National Railway Museum’s Wonderlab gallery pays homage to railway workshops

The new gallery references the space’s past life as an engineering and locomotive workshop while seeking to inspire potential young designers and engineers.

Wonderlab: The Bramall Gallery at the National Railway Museum in York has been designed by De Matos Ryan and Lucienne Roberts +, comprising 18 interactive exhibits that demonstrate different engineering and railway concepts.

De Matos Ryan is responsible for the 3D design and Lucienne Roberts + took on the 2D design. While the space is designed to appeal to a cross-generational audiences, its focus is on 7- to 14-year-olds as it looks to inspire future generations of engineers and designers.

Through its interactive exhibits, Wonderlab aims to encourage visitors to “think like engineers and develop skills as they design, build and test in an exciting, permissive and playful manner”, says De Matos Ryan. To facilitate this, the space is set out like an open-plan workshop in a bid to stimulate social interaction and bring visitors together, which also pays homage to its “previous life as an engineering locomotive workshop”, says De Matos Ryan director José Esteves De Matos.

He explains how the “family of new engineering timber structures” in the gallery are also reminiscent of “iconic locomotive fragments”, serving as “screening and layering devices to define zones and create areas of intimacy” within the open-plan space. The shape and construction of the 3D design structures seek to embody “core railway engineering principles” and also take inspiration from “key exhibits and concepts throughout the museum”, says De Matos.

For instance, the Wallace Learning Space – where visitors “metaphorically transform into the size of a steam drop” – draws inspiration from the Ellerman Lines steam locomotive, he adds.

De Matos Ryan spearheaded a testing and prototyping process involving over 1,300 people, including experts within the rail industry, education, local community groups and members of the public, when designing the exhibits. Accessibility specialists were also brought in to ensure the space is appropriate for all.

The studio’s design explores “the different forms of motion evoked by railway engineering, particularly the perception of relative motion in relation to static volumes, surfaces, textures and light”, De Matos reveals. For example, the Feel the Force exhibit looks into “design streamlining through physically experiencing aerodynamics”, says the studio.

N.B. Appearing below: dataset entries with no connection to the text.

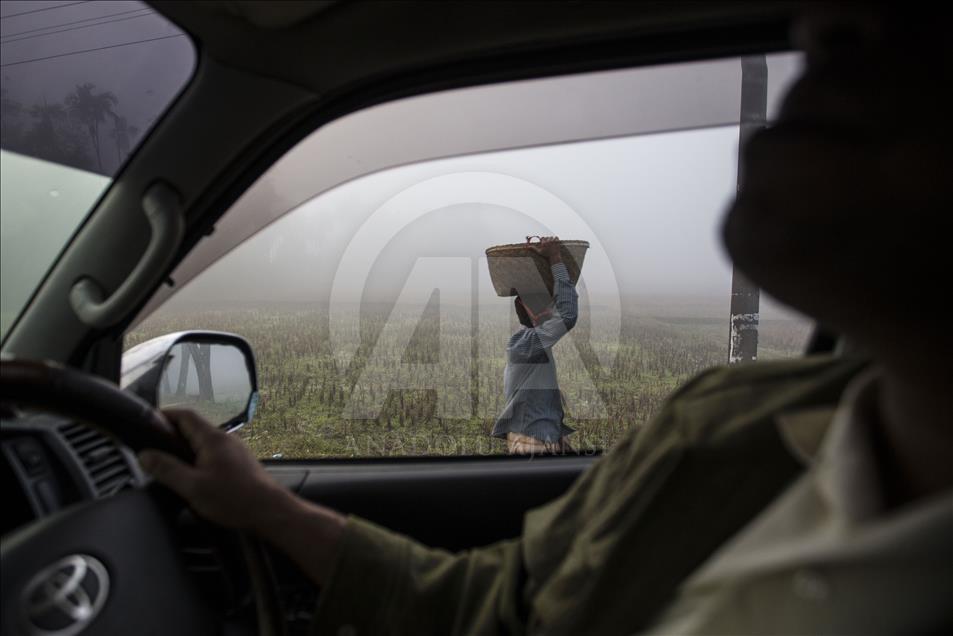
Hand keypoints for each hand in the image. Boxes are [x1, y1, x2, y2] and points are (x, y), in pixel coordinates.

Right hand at [138, 409, 291, 532]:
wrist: (269, 511)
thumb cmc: (234, 498)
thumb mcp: (192, 486)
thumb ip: (166, 469)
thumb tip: (144, 455)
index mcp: (212, 438)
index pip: (185, 415)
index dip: (164, 415)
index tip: (146, 422)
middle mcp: (225, 439)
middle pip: (193, 428)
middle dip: (171, 435)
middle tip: (152, 448)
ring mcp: (234, 450)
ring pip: (203, 442)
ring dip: (184, 449)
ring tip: (167, 464)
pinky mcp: (238, 463)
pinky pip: (212, 454)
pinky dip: (197, 459)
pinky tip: (191, 476)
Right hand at [530, 235, 561, 263]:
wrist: (554, 256)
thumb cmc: (546, 254)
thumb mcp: (539, 252)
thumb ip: (534, 248)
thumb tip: (528, 247)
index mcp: (544, 243)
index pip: (543, 238)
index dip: (544, 241)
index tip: (545, 244)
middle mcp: (548, 241)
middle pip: (547, 237)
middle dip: (548, 240)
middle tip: (549, 245)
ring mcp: (553, 241)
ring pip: (552, 237)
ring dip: (552, 239)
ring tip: (552, 244)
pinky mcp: (557, 241)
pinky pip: (556, 237)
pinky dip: (556, 239)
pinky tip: (555, 243)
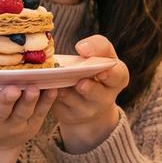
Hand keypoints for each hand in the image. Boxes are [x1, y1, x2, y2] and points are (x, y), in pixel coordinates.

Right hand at [0, 79, 57, 162]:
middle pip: (0, 112)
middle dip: (6, 100)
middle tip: (12, 88)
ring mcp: (15, 124)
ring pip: (23, 112)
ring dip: (29, 100)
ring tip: (33, 87)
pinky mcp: (32, 124)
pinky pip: (41, 112)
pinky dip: (47, 101)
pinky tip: (52, 87)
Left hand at [51, 34, 128, 152]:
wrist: (87, 102)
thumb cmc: (93, 70)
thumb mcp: (101, 56)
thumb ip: (97, 46)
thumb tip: (82, 48)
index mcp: (116, 79)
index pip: (118, 75)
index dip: (110, 74)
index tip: (101, 71)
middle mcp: (105, 98)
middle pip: (97, 95)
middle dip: (89, 89)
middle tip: (81, 83)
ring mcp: (86, 110)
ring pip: (73, 100)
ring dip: (64, 91)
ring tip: (55, 81)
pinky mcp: (68, 115)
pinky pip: (58, 105)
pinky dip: (50, 95)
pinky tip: (43, 87)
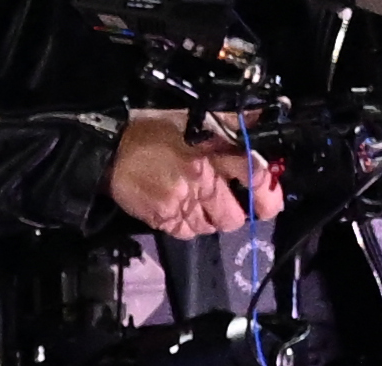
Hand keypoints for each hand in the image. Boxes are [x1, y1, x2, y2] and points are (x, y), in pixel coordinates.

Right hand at [111, 109, 281, 239]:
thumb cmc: (154, 130)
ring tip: (205, 209)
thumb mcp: (196, 116)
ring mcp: (180, 203)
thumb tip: (262, 116)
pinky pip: (185, 233)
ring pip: (209, 227)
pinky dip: (189, 227)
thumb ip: (231, 120)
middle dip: (237, 215)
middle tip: (233, 209)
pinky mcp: (160, 217)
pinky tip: (185, 214)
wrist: (112, 149)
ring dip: (211, 221)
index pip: (256, 178)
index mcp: (215, 153)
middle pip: (233, 216)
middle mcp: (202, 181)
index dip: (268, 196)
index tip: (269, 204)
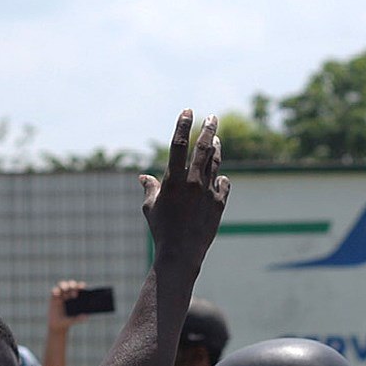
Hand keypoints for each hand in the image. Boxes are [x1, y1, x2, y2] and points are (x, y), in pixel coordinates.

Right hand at [47, 279, 87, 332]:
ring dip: (64, 285)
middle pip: (71, 284)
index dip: (80, 285)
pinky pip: (54, 290)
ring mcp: (60, 294)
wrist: (58, 325)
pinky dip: (55, 290)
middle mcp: (68, 293)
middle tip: (74, 293)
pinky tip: (57, 294)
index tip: (82, 287)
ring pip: (62, 285)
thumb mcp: (73, 320)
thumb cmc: (68, 321)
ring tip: (65, 290)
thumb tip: (86, 316)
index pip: (79, 288)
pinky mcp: (53, 297)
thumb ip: (79, 318)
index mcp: (76, 296)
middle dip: (72, 285)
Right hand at [139, 111, 228, 269]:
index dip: (183, 125)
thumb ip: (150, 188)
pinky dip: (220, 179)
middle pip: (203, 148)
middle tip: (212, 117)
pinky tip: (219, 176)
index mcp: (173, 180)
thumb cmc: (161, 231)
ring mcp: (208, 192)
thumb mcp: (150, 208)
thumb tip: (143, 177)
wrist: (180, 254)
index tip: (188, 111)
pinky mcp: (218, 204)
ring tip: (217, 139)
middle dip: (208, 129)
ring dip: (216, 149)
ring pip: (215, 163)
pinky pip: (222, 185)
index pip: (178, 144)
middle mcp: (192, 182)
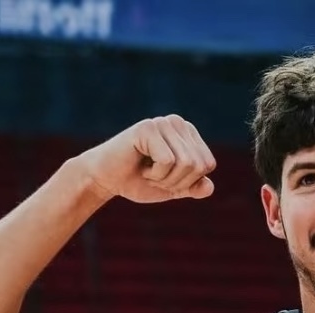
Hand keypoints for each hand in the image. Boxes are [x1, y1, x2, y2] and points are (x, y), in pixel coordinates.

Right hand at [74, 115, 215, 202]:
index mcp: (189, 134)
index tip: (166, 177)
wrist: (105, 180)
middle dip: (177, 181)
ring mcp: (163, 123)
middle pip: (198, 165)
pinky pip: (167, 161)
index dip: (189, 181)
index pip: (208, 164)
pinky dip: (155, 173)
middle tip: (154, 176)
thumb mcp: (173, 188)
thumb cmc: (139, 181)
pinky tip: (140, 165)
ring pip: (185, 163)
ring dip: (165, 178)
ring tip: (148, 171)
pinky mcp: (147, 128)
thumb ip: (194, 187)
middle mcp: (178, 123)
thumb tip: (209, 188)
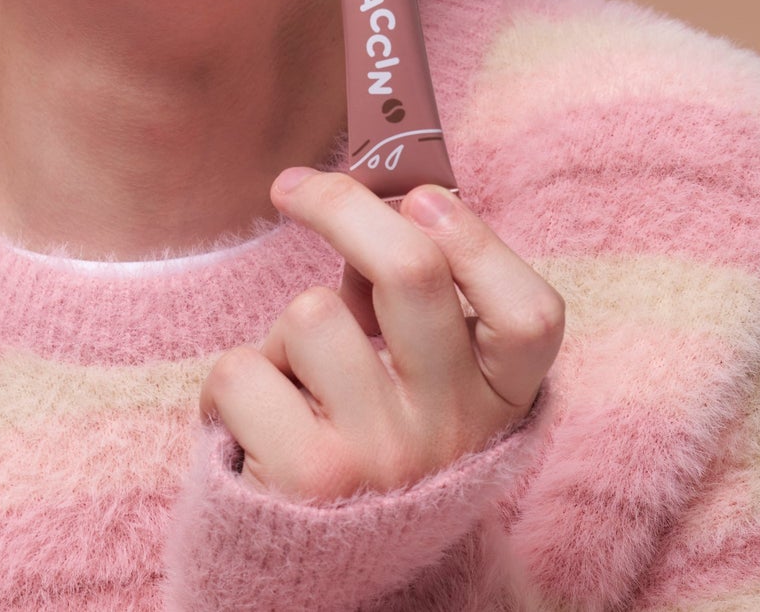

Sustainably sourced timber lining runs around the perimeter of the space, aiming to reduce the gallery’s “imposing scale and add a sense of warmth”, according to De Matos Ryan. The lining develops into work benches, seating areas, storage cupboards and viewing portals, serving a more functional purpose in the space.

The studio opted to expose imperfections and historical wear and tear, such as the concrete floors, in order to keep the “memory, rawness and energy” of the building’s existing use alive in some way, says De Matos.

When Lucienne Roberts + was invited to pitch for the 2D design work, the team was unsure as it had been “considering whether to stop taking part in that kind of process”, according to the studio’s founder Lucienne Roberts. Ultimately, the studio decided to take a different approach and won the job via an  poem written by the studio entitled E-motion rather than submitting a full design concept.

Lucienne Roberts + took a “mood setting” and informative approach while ensuring that it came across as “educational but it’s not prescriptive”, says Roberts. She describes it as “intentionally permissive, playful, and eclectic”, adding that they followed De Matos Ryan’s lead by foregrounding “the industrial nature of the space” and taking “an iterative, prototype-based approach” to the 2D design and production.

Much inspiration was found within the National Railway Museum’s archive, where Lucienne Roberts + looked at early engineering locomotive drawings, the original British Rail corporate identity manual and mood boards for train interiors from the 1930s to the present. The studio identified the floor as “a key element”, choosing to employ “painted markings” similar to those in the original workshop and reminiscent of playground markings to “direct visitors or draw attention to bifurcation points [where it branches off in two directions]”.

Roberts says the design scheme uses the floor “not only to differentiate zones but to prompt behaviours”. A suite of bespoke shapes and connectors run horizontally and vertically across the floors, over the metal rails and up the timber and blockwork walls.

The supergraphics in the space reference motion and utilise circles or part circles “to signal the action of an exhibit, be it large or small”, says Roberts. For the largest interactive, The Great Machine which resembles a ghost-train, Lucienne Roberts + applied supergraphics to “draw attention to the real rails beneath”.

A” restricted palette” appears throughout the gallery, comprising black, white and sage green, says Roberts. She adds that “safety yellow”, which featured in the original workshop, is also used as well as “flashes of deep fluorescent orange” to “give emphasis and signal action”.

Accessibility is at the core of the 2D design. Roberts says this is “most evident” in an illustration-lead interpretation, for which Rotterdam-based illustrator Masha Krasnova-Shabaeva was commissioned to produce over 35 images. Roberts explains how Krasnova-Shabaeva’s “light-touch figurative work, with its sensitive use of flat colour, line work, angles and planes” was suited to “both instructional and imaginative needs”.